- Directed by: Terence Fisher
- Written by: Ian Stuart Black Francis Edge John Temple-Smith
- Produced by: Lance Comfort
- Starring: Guy Rolfe Rona Anderson Francis Lister Stanley Baker
- Cinematography: Reginald H. Wyer
- Edited by: Francis Edge
- Music by: Malcolm Arnold
- Production company: New World Pictures
- Distributed by: Eros Films
- Release date: August 1951;
- Running time: 66 minutes
- Country: United Kingdom
- Language: English

= Home to Danger =

1951 British film directed by Terence Fisher

Home to Danger is a 1951 British second feature film noir directed by Terence Fisher starring Guy Rolfe, Rona Anderson and Stanley Baker. It was written by Francis Edge and John Temple-Smith from a scenario by Ian Stuart Black.

==Plot==
Barbara Cummings returns to Britain following the death of her estranged, wealthy father who is believed to have committed suicide. It is expected that the bulk of the estate will pass to his business partner. However, when the will is read she is given most of the money as a gesture of reconciliation by her father. She clings to her belief that he did not kill himself and investigates the circumstances of his death. Before long, plots are being hatched to kill her.

==Cast==
- Guy Rolfe as Robert Irving
- Rona Anderson as Barbara Cummings
- Francis Lister as Howard Wainright
- Alan Wheatley as Hughes
- Bruce Belfrage as Brooks, the solicitor
- Peter Jones as "Lips" Leonard
- Stanley Baker as Willie Dougan
- Dennis Harkin as Jimmy "Jimmy-The-One"
- Philo Hauser as Mick O'Ryan
- Cyril Conway as Inspector Bayne
- Betty Henderson as Mary Williams, the housekeeper
- Amy Dalby as Jessica Morton, the cook
- Christopher Hodge as PC Higgins

==Production==
The film was made at the Riverside Studios in Hammersmith with sets designed by the art director Cedric Dawe.

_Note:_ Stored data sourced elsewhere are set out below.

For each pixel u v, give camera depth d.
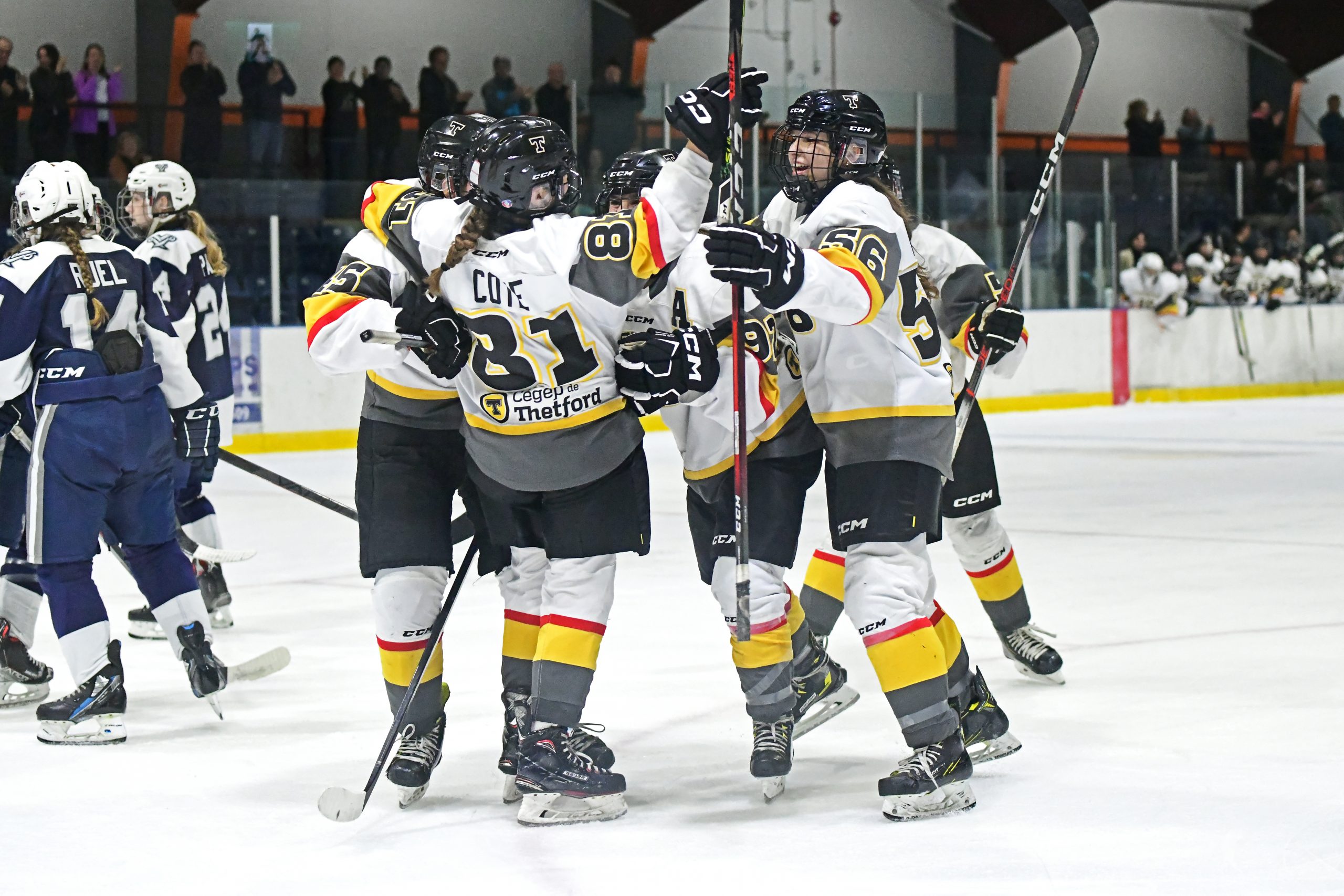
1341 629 9.42
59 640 7.13
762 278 5.07
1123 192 32.72
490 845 5.40
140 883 5.03
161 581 7.46
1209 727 7.07
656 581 11.53
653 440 25.28
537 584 6.05
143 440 7.35
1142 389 31.56
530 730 5.67
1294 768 6.30
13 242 22.34
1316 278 34.59
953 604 10.48
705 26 35.91
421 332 5.20
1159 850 5.21
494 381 5.49
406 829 5.62
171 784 6.34
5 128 23.45
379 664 8.85
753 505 5.97
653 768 6.48
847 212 5.48
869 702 7.75
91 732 7.08
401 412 5.89
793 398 6.03
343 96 27.09
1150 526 14.46
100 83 27.34
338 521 15.63
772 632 5.96
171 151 25.31
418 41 33.09
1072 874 4.96
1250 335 33.19
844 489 5.72
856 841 5.38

In the opening sequence of the film Rona Anderson is shown exiting the rear door of a Boeing 377 Stratocruiser belonging to the British Overseas Airways Corporation, with registration G-ALSA. This aircraft was destroyed in the 1954 Prestwick air disaster.

==Critical reception==
Kine Weekly wrote: "Well cast and competently directed, its Grand Guignol atmosphere is steadily built up with tense situations culminating in a grandstand manhunt climax. ...More of a 'whose next' than a 'who-dunnit,' the film quickly establishes a fairly tense atmosphere and discreetly leaves romance dallying in the background, yet without any loss of feminine appeal. ... Definitely the stuff, this, for those who prefer homicide without trimmings."

Picturegoer wrote: "Quite an entertaining little thriller, concise and compact."

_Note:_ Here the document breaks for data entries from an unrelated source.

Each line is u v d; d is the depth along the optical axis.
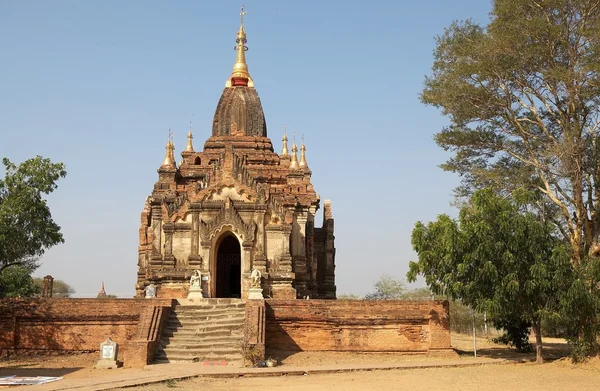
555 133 36.69
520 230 29.27
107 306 32.75
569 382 24.34
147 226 46.97
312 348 32.59
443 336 32.69
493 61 34.22
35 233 32.16
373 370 27.61
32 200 32.38
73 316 32.44
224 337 30.66
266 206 41.00
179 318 32.25
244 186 41.31
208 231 40.25
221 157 41.94
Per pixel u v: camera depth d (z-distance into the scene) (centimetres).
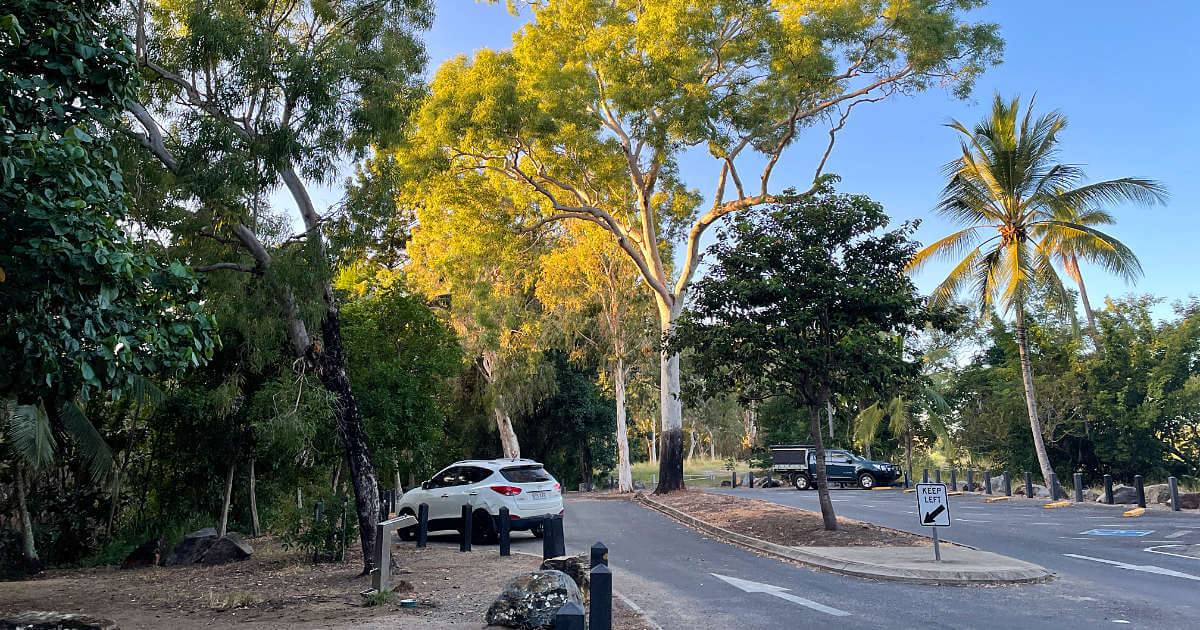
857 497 3030
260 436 1338
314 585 1123
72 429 1515
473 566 1280
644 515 2331
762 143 2588
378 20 1305
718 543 1653
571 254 3388
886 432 4675
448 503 1684
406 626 827
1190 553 1405
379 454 1723
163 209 1184
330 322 1270
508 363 3575
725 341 1619
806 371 1594
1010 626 836
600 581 596
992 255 2886
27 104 642
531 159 2669
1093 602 970
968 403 4075
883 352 1551
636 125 2450
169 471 1936
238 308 1299
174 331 685
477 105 2355
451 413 3872
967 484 3341
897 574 1162
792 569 1286
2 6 634
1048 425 3516
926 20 2361
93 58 684
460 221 2686
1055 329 3603
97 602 1025
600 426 4516
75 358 621
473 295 3284
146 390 1505
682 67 2402
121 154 1067
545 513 1678
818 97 2608
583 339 3822
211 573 1302
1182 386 3294
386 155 1330
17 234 595
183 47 1150
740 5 2386
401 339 1894
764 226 1675
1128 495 2505
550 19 2570
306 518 1413
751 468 5825
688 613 911
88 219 611
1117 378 3441
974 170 2870
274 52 1182
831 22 2373
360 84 1257
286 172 1251
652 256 2927
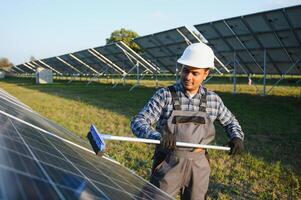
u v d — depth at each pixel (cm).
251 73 2017
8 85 3462
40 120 442
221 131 1048
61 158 222
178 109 322
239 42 1759
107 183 219
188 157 318
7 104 414
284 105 1498
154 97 327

In British Sound Films: The Studio Years 1928–1959 David Quinlan rated the film as "average", writing: "Not too good; but lively."

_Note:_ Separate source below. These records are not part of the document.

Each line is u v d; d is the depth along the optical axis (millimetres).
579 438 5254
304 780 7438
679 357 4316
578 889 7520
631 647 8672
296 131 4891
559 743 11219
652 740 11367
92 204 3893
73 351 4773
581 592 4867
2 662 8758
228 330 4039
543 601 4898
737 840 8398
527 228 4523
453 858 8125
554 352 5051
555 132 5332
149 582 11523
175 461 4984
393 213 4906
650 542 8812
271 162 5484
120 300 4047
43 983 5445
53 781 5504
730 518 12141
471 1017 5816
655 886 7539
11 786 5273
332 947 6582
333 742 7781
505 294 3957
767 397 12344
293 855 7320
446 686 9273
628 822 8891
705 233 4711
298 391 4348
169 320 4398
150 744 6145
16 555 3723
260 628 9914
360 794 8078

Leslie Halliwell said: "Tuppenny shocker, quite amusing in its way."

The Radio Times Guide to Films gave the film 2/5 stars, writing: "As the corpses mount up, so do the suspects in this standard whodunnit, directed by Terence Fisher, who later hit his stride with his Hammer horrors."

Britmovie thought the film a "tense murder-mystery b-movie."